Глаза Копировского, как и в том, далеком 38-м году во время потасовки по случаю награждения «испанцев», испуганно округлились, а туловище инстинктивно отпрянуло в сторону от воображаемого удара апперкотом снизу.
— Все равно далеко не уйдешь отсюда, — злобно оскалился шпик.
— А яне собираюсь уходить, — с нотками примирения отпарировал боксер довоенной поры.
На командный пункт Громов прилетел к вечеру, заказал ужин на двоих и принялся просматривать донесения за истекший день, делая сразу пометки для предстоящих распоряжений и приказов.
Покончив с неотложными делами бумажной канцелярии и справившись по телефону о ходе переподготовки летчиков-истребителей на штурмовиков, командующий попросил ординарца привести от связистов новичка.
Федоров переступил порог КП, теряясь в догадках, чем закончилась встреча Громова с представителями службы государственной безопасности.
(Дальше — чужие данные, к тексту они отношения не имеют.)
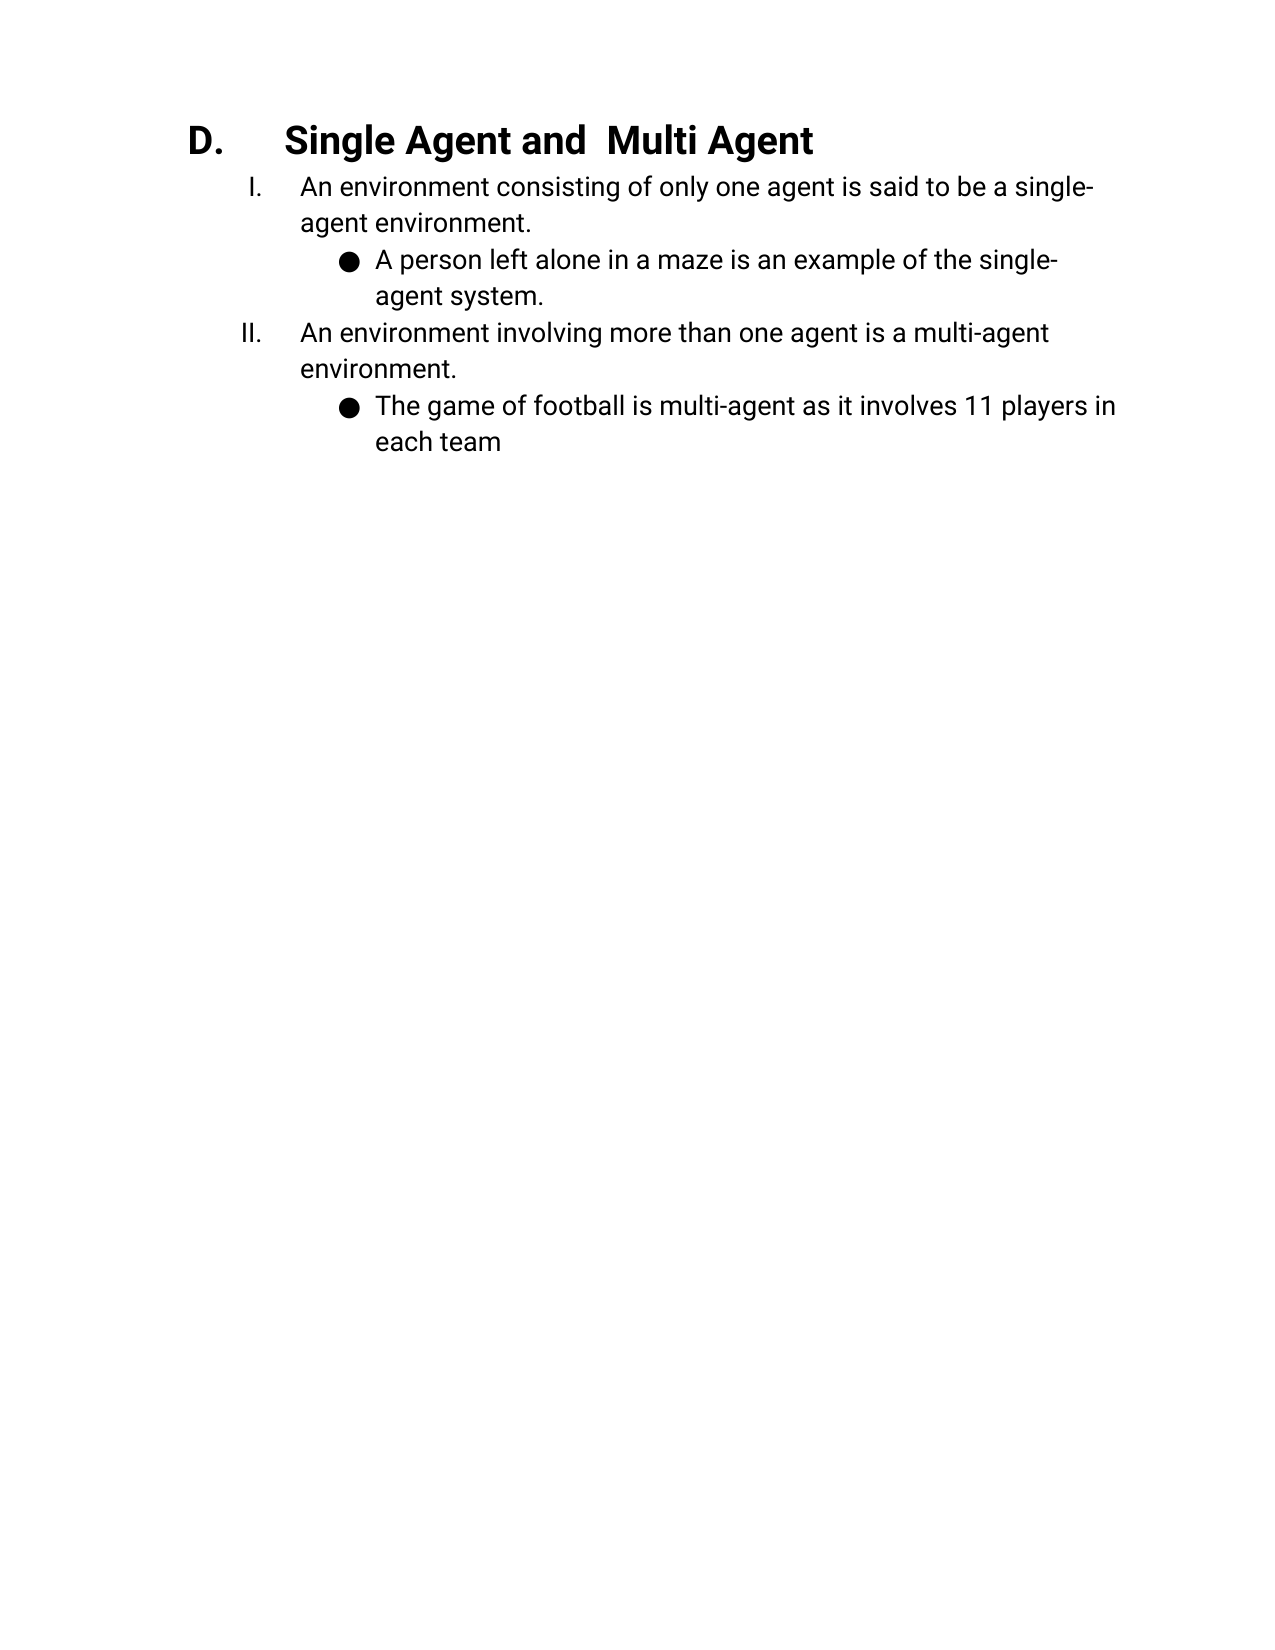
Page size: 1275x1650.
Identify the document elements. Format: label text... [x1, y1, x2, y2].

list Single Agent and Multi Agent [187, 118, 1125, 164]
list An environment involving more than one agent is a multi-agent environment. [262, 317, 1125, 385]
list The game of football is multi-agent as it involves 11 players in each team [337, 390, 1125, 458]
list An environment consisting of only one agent is said to be a single-agent environment. [262, 171, 1125, 239]
list A person left alone in a maze is an example of the single-agent system. [337, 244, 1125, 312]
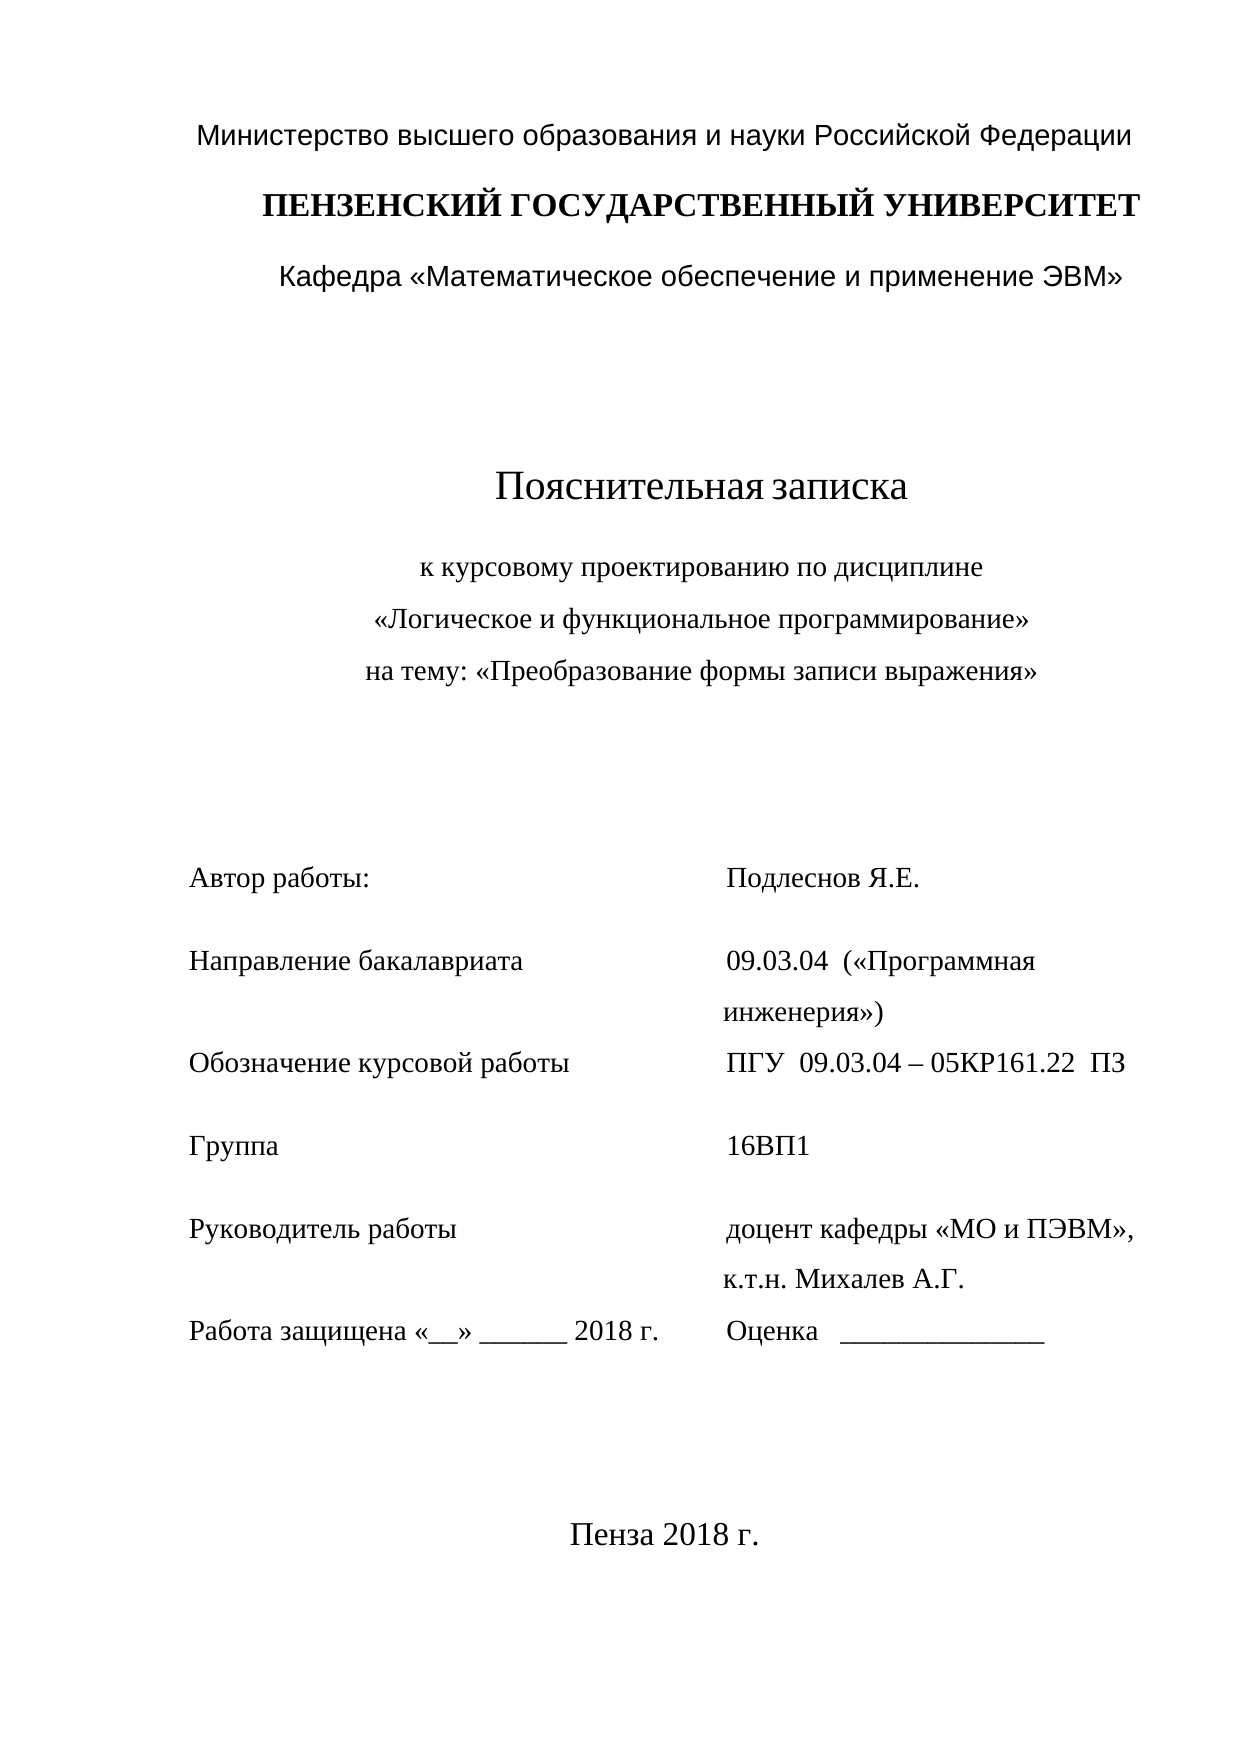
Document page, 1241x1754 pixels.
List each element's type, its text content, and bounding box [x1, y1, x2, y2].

table_cell 16ВП1 [679, 1128, 1167, 1211]
table_cell Оценка ______________ [679, 1313, 1167, 1396]
table_cell 09.03.04 («Программная инженерия») [679, 943, 1167, 1046]
subtitle Кафедра «Математическое обеспечение и применение ЭВМ» [177, 259, 1152, 293]
table_cell Обозначение курсовой работы [177, 1046, 679, 1128]
subtitle ПЕНЗЕНСКИЙ ГОСУДАРСТВЕННЫЙ УНИВЕРСИТЕТ [177, 185, 1152, 223]
text «Логическое и функциональное программирование» [177, 601, 1152, 634]
table_cell ПГУ 09.03.04 – 05КР161.22 ПЗ [679, 1046, 1167, 1128]
table_header Автор работы: [177, 861, 679, 943]
text Пенза 2018 г. [177, 1514, 1152, 1552]
text к курсовому проектированию по дисциплине [177, 549, 1152, 582]
text Министерство высшего образования и науки Российской Федерации [177, 118, 1152, 152]
table_header Подлеснов Я.Е. [679, 861, 1167, 943]
table_cell Направление бакалавриата [177, 943, 679, 1046]
table_cell Группа [177, 1128, 679, 1211]
text на тему: «Преобразование формы записи выражения» [177, 653, 1152, 686]
table_cell Работа защищена «__» ______ 2018 г. [177, 1313, 679, 1396]
text Пояснительная записка [177, 460, 1152, 508]
table_cell доцент кафедры «МО и ПЭВМ», к.т.н. Михалев А.Г. [679, 1211, 1167, 1313]
table_cell Руководитель работы [177, 1211, 679, 1313]
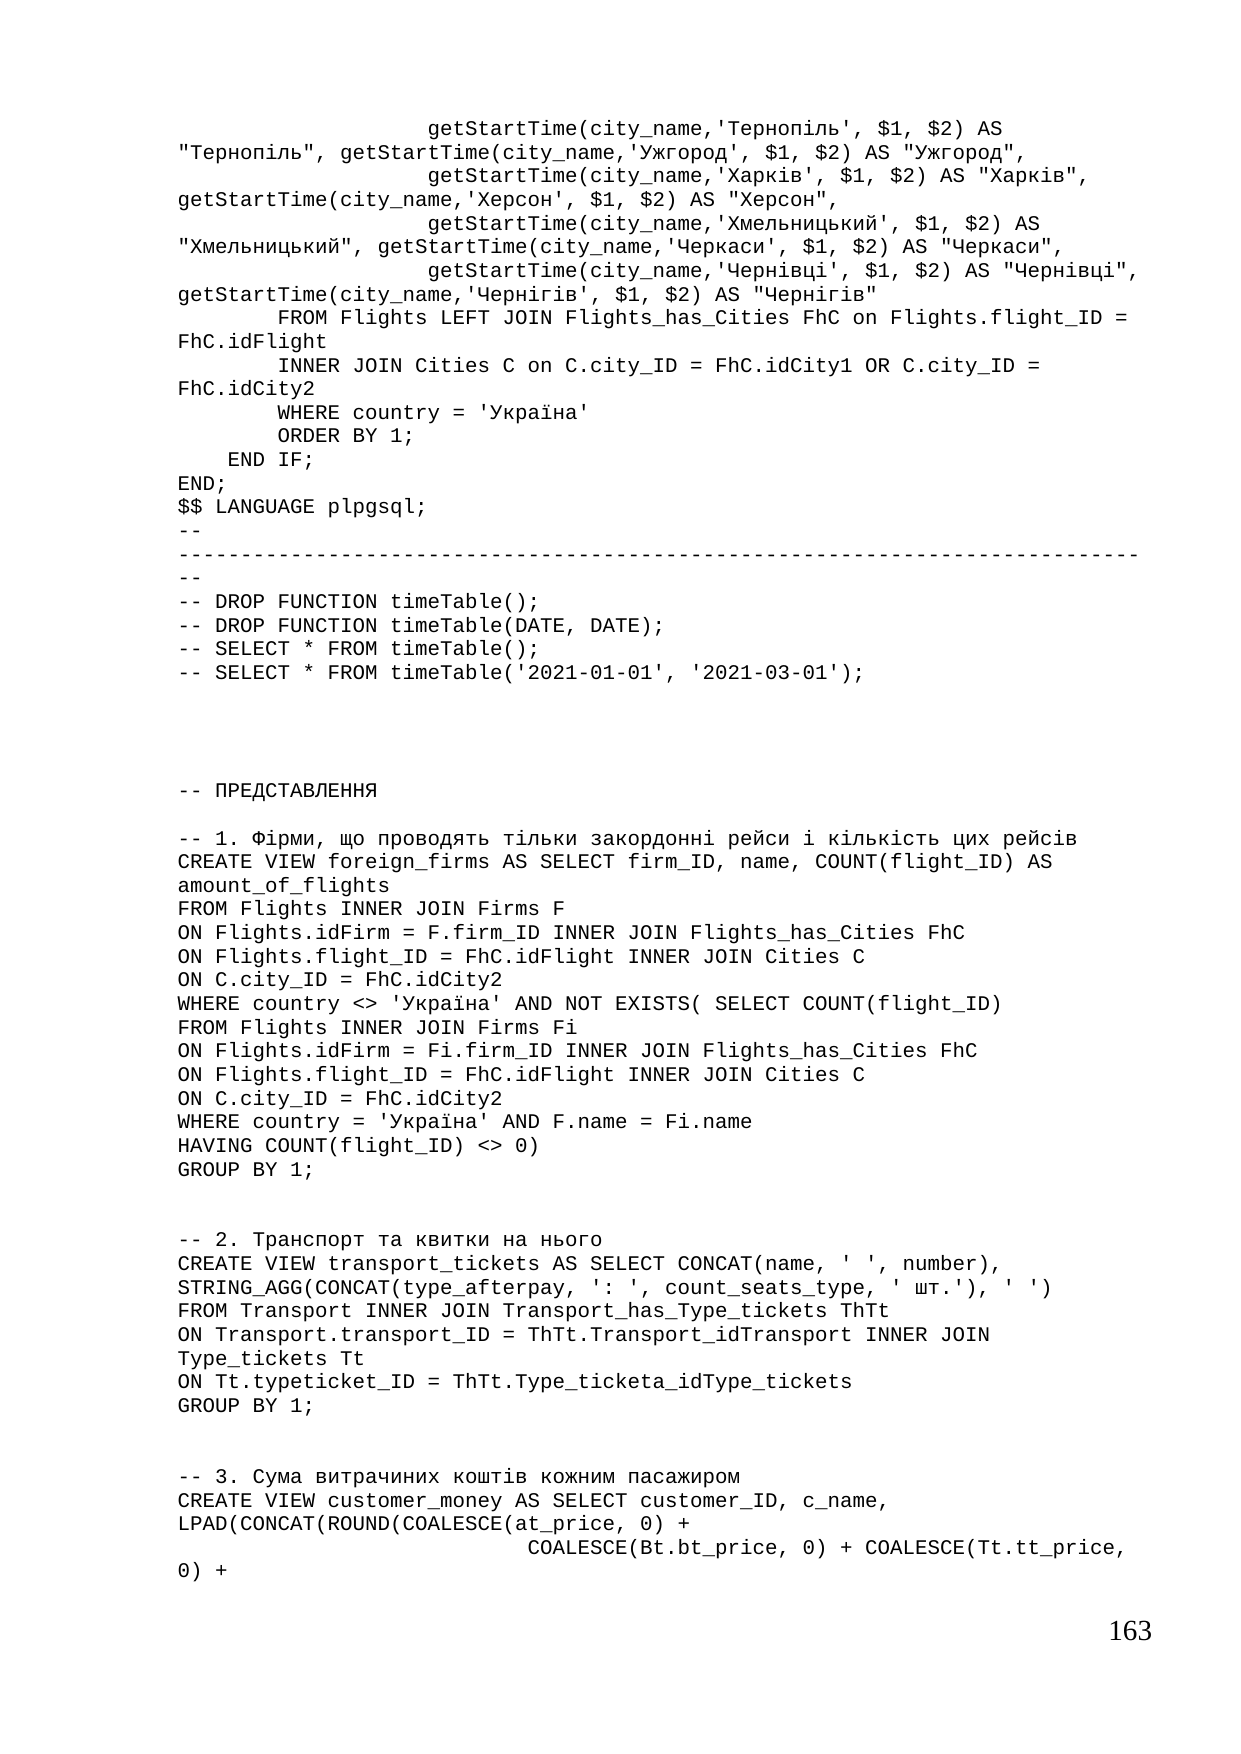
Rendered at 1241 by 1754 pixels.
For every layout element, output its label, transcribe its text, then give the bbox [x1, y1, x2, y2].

text ON Flights.flight_ID = FhC.idFlight INNER JOIN Cities C [177, 1064, 1152, 1088]
text -- SELECT * FROM timeTable('2021-01-01', '2021-03-01'); [177, 662, 1152, 686]
text -- DROP FUNCTION timeTable(); [177, 591, 1152, 615]
text getStartTime(city_name,'Хмельницький', $1, $2) AS "Хмельницький", getStartTime(city_name,'Черкаси', $1, $2) AS "Черкаси", [177, 213, 1152, 260]
text ON Flights.idFirm = F.firm_ID INNER JOIN Flights_has_Cities FhC [177, 922, 1152, 946]
text ON Tt.typeticket_ID = ThTt.Type_ticketa_idType_tickets [177, 1371, 1152, 1395]
text CREATE VIEW customer_money AS SELECT customer_ID, c_name, LPAD(CONCAT(ROUND(COALESCE(at_price, 0) + [177, 1489, 1152, 1537]
text $$ LANGUAGE plpgsql; [177, 496, 1152, 520]
text END IF; [177, 449, 1152, 473]
text CREATE VIEW transport_tickets AS SELECT CONCAT(name, ' ', number), STRING_AGG(CONCAT(type_afterpay, ': ', count_seats_type, ' шт.'), ' ') [177, 1253, 1152, 1300]
text -- SELECT * FROM timeTable(); [177, 638, 1152, 662]
text ON C.city_ID = FhC.idCity2 [177, 1088, 1152, 1111]
text WHERE country = 'Україна' [177, 402, 1152, 426]
text FROM Flights INNER JOIN Firms F [177, 898, 1152, 922]
text GROUP BY 1; [177, 1158, 1152, 1182]
text getStartTime(city_name,'Харків', $1, $2) AS "Харків", getStartTime(city_name,'Херсон', $1, $2) AS "Херсон", [177, 165, 1152, 213]
text WHERE country = 'Україна' AND F.name = Fi.name [177, 1111, 1152, 1135]
text getStartTime(city_name,'Тернопіль', $1, $2) AS "Тернопіль", getStartTime(city_name,'Ужгород', $1, $2) AS "Ужгород", [177, 118, 1152, 165]
text INNER JOIN Cities C on C.city_ID = FhC.idCity1 OR C.city_ID = FhC.idCity2 [177, 354, 1152, 402]
text GROUP BY 1; [177, 1395, 1152, 1419]
text -- ------------------------------------------------------------------------------- [177, 520, 1152, 591]
text FROM Flights LEFT JOIN Flights_has_Cities FhC on Flights.flight_ID = FhC.idFlight [177, 307, 1152, 354]
text FROM Flights INNER JOIN Firms Fi [177, 1017, 1152, 1040]
text WHERE country <> 'Україна' AND NOT EXISTS( SELECT COUNT(flight_ID) [177, 993, 1152, 1017]
text ON C.city_ID = FhC.idCity2 [177, 969, 1152, 993]
text HAVING COUNT(flight_ID) <> 0) [177, 1135, 1152, 1158]
text -- DROP FUNCTION timeTable(DATE, DATE); [177, 615, 1152, 638]
text -- 2. Транспорт та квитки на нього [177, 1229, 1152, 1253]
text ORDER BY 1; [177, 426, 1152, 449]
text COALESCE(Bt.bt_price, 0) + COALESCE(Tt.tt_price, 0) + [177, 1537, 1152, 1584]
text END; [177, 473, 1152, 496]
text ON Flights.idFirm = Fi.firm_ID INNER JOIN Flights_has_Cities FhC [177, 1040, 1152, 1064]
text FROM Transport INNER JOIN Transport_has_Type_tickets ThTt [177, 1300, 1152, 1324]
text -- 1. Фірми, що проводять тільки закордонні рейси і кількість цих рейсів [177, 827, 1152, 851]
text -- ПРЕДСТАВЛЕННЯ [177, 780, 1152, 804]
text getStartTime(city_name,'Чернівці', $1, $2) AS "Чернівці", getStartTime(city_name,'Чернігів', $1, $2) AS "Чернігів" [177, 260, 1152, 307]
text CREATE VIEW foreign_firms AS SELECT firm_ID, name, COUNT(flight_ID) AS amount_of_flights [177, 851, 1152, 898]
text ON Flights.flight_ID = FhC.idFlight INNER JOIN Cities C [177, 946, 1152, 969]
text ON Transport.transport_ID = ThTt.Transport_idTransport INNER JOIN Type_tickets Tt [177, 1324, 1152, 1371]
text -- 3. Сума витрачиних коштів кожним пасажиром [177, 1466, 1152, 1489]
Но с первой же минуты, с попытки доложить по-форме, Михаил Михайлович отсек официальный тон общения: «Отставить!» И гораздо тише, даже вкрадчиво, пригласил за стол, что не могло не служить добрым знаком в сложной обстановке вокруг его криминального поступка.
— Рассказывай, где пропадал больше года, как попал к нам? Это важно для дела. Чтобы оправдать твое поведение, я должен знать всю подноготную твоего появления у нас, — раскрылся генерал после того, как выпили за встречу по стопочке «зверобойчика», настоянного на спирту.
И Федоров, изредка черпая ложкой окрошку со снетками, которую уже и забыл, где и когда ел, поведал свою историю: как попал в Китай, как начал писать рапорты во все инстанции, чтобы его направили на фронт; как в конце концов ему разрешили вернуться на Родину, но не на фронт, а в Нижний Новгород, где потерял все надежды влиться в первые ряды защитников отечества; как от оружейника Вахмистрова прослышал об испытании пушки на Калининском фронте; как от безысходности закрутил мертвые петли под мостом на Оке, а потом и пустился наутек «по компасу Кагановича» прямо на запад; как на исходе бензина решил заправиться, чтобы спокойно искать места дислокациии истребительной авиации; как избавлялся от мнимых и взаправдашних преследователей, посланных вдогонку.